I have tried some small changes that have helped, but I think I need to keep experimenting to find my ideal working rhythm. One thing is for sure: 9 to 5 days, split into 4-hour blocks, will not work. I also need to squeeze in more nature and screen-free activities. The Pomodoro technique of 25 on / 5 off, or 50 on / 10 off, is not enough.
LLMs -- Lazy Lying Maniacs
Agentic AI assistants really accelerate my work, but I need to look carefully at what they do. They have wowed me, but also frustrated me greatly, sometimes within a span of 15 minutes.
They can be lazy. "Oh, that test is failing, you know what, let's delete it".
They can lie to your face, very confidently. "No, Azure can't do that. You are wrong". When I send them to the Azure documentation, they at least apologize.
They can be maniacs. They agree to everything you asked them to do, and to the guardrails they should follow, but every now and then, they still yolo it and try to git force-push their nonsense.
I also hate the fact that they respond well to threats. I have spent decades trying to improve my nonviolent communication skills. Threats and shouting are things I never want to see in any workplace. But if me threatening Claude makes it do what I had set it to do, I fear that the behavior will be reinforced in my brain.
Do not get me wrong, they are still amazing and very valuable. But human oversight is very much needed, even for trivial tasks. I need to learn how to micromanage these agents. Again, that is a skill I do not possess and have always hated.

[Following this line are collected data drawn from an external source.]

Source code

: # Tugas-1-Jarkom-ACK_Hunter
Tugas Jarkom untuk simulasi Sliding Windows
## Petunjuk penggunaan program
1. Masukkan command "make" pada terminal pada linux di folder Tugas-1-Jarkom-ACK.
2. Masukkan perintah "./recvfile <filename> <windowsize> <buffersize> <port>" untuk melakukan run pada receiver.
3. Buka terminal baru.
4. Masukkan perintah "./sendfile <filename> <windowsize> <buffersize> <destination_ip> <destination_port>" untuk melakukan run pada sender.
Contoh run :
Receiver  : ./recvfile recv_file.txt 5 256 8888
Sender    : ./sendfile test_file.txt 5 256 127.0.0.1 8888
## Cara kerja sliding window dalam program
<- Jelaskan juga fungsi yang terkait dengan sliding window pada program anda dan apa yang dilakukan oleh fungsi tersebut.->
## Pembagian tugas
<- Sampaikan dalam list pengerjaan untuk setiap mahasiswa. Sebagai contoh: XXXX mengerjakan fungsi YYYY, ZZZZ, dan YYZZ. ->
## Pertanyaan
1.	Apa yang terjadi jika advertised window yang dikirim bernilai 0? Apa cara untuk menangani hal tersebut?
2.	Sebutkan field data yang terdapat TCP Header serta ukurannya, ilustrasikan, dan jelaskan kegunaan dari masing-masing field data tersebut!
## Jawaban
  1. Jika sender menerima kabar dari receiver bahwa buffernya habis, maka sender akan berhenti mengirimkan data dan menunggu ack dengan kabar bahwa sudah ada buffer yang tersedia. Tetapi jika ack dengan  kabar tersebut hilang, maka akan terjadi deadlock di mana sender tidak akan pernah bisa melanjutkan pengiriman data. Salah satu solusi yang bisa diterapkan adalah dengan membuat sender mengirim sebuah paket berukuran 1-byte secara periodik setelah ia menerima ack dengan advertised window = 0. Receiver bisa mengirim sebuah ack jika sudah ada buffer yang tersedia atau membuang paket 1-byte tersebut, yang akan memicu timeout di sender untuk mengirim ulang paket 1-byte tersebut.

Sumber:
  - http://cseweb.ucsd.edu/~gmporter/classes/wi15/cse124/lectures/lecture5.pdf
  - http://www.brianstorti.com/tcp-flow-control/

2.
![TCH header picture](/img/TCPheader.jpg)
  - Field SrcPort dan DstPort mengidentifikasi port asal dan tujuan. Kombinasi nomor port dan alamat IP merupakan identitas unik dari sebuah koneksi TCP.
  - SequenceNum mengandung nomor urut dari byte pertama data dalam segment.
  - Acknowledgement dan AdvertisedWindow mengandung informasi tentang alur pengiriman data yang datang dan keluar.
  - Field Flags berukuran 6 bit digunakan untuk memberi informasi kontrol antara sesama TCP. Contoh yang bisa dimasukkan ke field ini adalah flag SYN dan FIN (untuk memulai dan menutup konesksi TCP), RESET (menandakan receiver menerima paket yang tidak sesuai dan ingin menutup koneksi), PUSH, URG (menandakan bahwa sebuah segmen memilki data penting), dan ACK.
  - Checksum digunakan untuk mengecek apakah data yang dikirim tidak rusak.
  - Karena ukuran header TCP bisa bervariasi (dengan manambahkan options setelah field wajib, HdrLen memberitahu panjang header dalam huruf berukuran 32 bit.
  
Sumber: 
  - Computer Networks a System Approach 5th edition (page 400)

My T shape needs broadening
I have always been proud of being an expert generalist. I also had the privilege and luck to work with some very cool Business Analysts (BA), Product people, and Quality Assurance (QA) folks. They were kind enough to teach me some of their tricks. In this agentic AI-assisted coding world, I realize I need to sharpen and polish my BA and QA skills. For me to thrive, I will need to elevate my knowledge of how to slice and sequence work. I will also need to learn how to write and structure tests that let me ship with confidence.
Concluding words
Why even write this? Sharing is the best way to learn and grow that I know of.
I am empathetic to the challenges of enterprises. These are things we are able to do because we are small. However, I hope some of these aspects can be adapted by the wider industry in some form. Even if you adapt them only partially and only in a team context, I truly believe that it would make your work life slightly easier and slightly less stressful.
Please also do not let this post set the wrong expectations. One big reason I was able to perform at this level is that the core dev team has worked well together in the past. We all know and trust each other. We have a shared DNA when it comes to our craft and also to life. We all have pre-established communication patterns that we were able to revive quickly. This helped us accelerate our forming stage a lot.